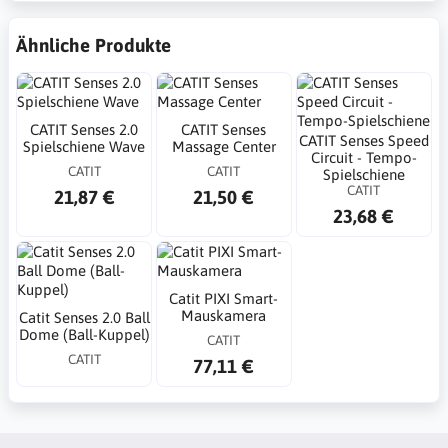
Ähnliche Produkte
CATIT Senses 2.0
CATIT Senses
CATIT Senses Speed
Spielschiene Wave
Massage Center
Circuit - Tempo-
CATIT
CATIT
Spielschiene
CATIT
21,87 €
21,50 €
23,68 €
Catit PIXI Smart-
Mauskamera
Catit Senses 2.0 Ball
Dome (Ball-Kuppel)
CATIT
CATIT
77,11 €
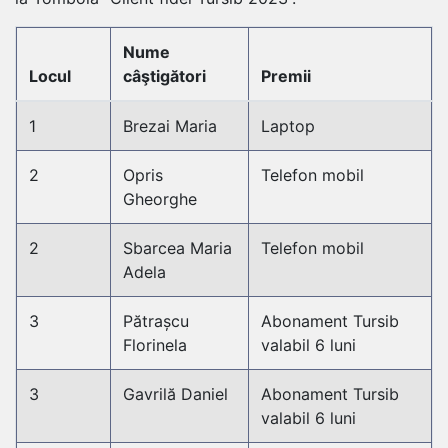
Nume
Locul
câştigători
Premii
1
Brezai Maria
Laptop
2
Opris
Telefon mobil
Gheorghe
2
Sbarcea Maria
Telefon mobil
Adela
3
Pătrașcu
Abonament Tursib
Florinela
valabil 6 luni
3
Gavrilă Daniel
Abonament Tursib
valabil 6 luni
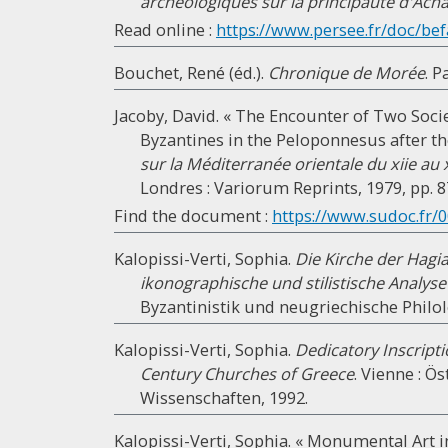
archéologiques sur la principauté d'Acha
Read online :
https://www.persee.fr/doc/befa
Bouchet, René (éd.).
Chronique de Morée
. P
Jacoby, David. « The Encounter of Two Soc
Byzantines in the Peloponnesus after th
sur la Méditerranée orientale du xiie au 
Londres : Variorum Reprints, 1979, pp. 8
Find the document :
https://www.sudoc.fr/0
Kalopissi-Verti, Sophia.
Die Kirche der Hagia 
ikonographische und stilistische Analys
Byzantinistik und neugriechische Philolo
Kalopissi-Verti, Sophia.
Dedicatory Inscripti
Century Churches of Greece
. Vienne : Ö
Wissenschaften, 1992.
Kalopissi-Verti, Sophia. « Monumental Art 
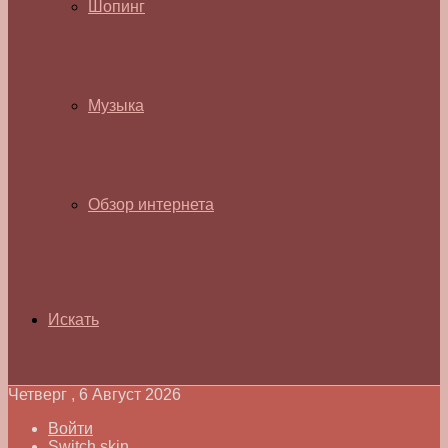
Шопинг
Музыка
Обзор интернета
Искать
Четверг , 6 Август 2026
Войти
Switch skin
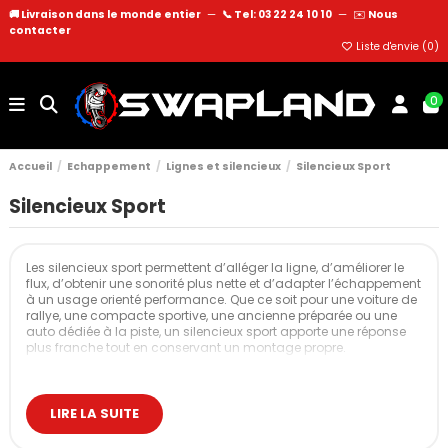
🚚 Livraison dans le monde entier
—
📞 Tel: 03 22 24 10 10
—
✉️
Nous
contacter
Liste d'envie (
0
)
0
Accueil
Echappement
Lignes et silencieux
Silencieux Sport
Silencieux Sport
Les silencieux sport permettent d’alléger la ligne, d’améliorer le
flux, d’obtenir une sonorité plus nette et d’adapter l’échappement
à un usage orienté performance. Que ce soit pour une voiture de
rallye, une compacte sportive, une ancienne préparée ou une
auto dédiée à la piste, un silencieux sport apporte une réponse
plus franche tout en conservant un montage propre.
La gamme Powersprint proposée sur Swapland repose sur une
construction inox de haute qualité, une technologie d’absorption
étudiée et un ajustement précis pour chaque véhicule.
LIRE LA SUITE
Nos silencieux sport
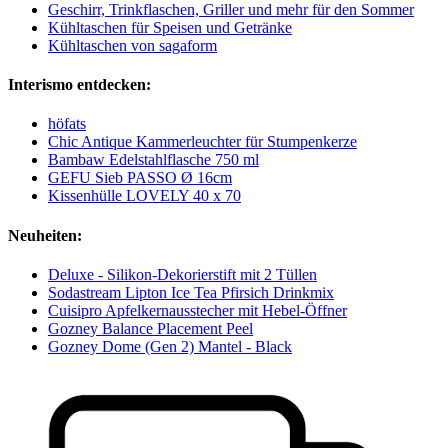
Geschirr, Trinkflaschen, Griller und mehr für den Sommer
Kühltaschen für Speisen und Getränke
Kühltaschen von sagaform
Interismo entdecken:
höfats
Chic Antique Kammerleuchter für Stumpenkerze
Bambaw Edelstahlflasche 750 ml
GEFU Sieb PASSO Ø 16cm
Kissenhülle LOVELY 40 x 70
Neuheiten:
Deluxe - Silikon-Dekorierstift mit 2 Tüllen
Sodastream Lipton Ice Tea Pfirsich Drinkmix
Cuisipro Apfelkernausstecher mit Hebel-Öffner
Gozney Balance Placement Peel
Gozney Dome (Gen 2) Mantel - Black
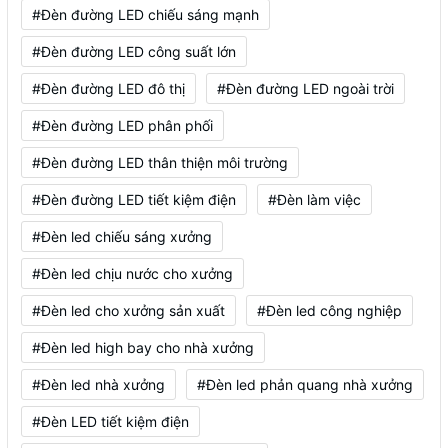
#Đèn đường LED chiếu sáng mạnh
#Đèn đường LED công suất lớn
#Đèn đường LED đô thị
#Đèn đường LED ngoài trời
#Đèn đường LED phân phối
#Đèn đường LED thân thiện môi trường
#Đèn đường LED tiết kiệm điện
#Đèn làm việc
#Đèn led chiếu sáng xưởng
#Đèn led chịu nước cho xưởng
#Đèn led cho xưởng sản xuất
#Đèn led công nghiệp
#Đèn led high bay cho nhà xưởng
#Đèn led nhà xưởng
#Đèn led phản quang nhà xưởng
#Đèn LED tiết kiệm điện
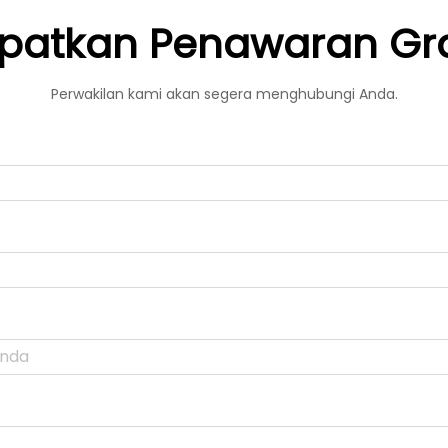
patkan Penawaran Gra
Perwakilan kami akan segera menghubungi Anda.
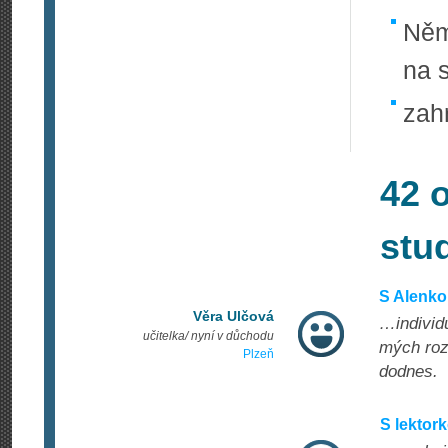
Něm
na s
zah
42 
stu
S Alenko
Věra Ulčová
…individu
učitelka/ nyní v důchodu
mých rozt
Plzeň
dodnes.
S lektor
........
# TRY IT
List every line above that contains the string "plus". Case counts.

# OUTPUT FOR THIS TASK
flux, d’obtenir une sonorité plus nette et d’adapter l’échappement
plus franche tout en conservant un montage propre.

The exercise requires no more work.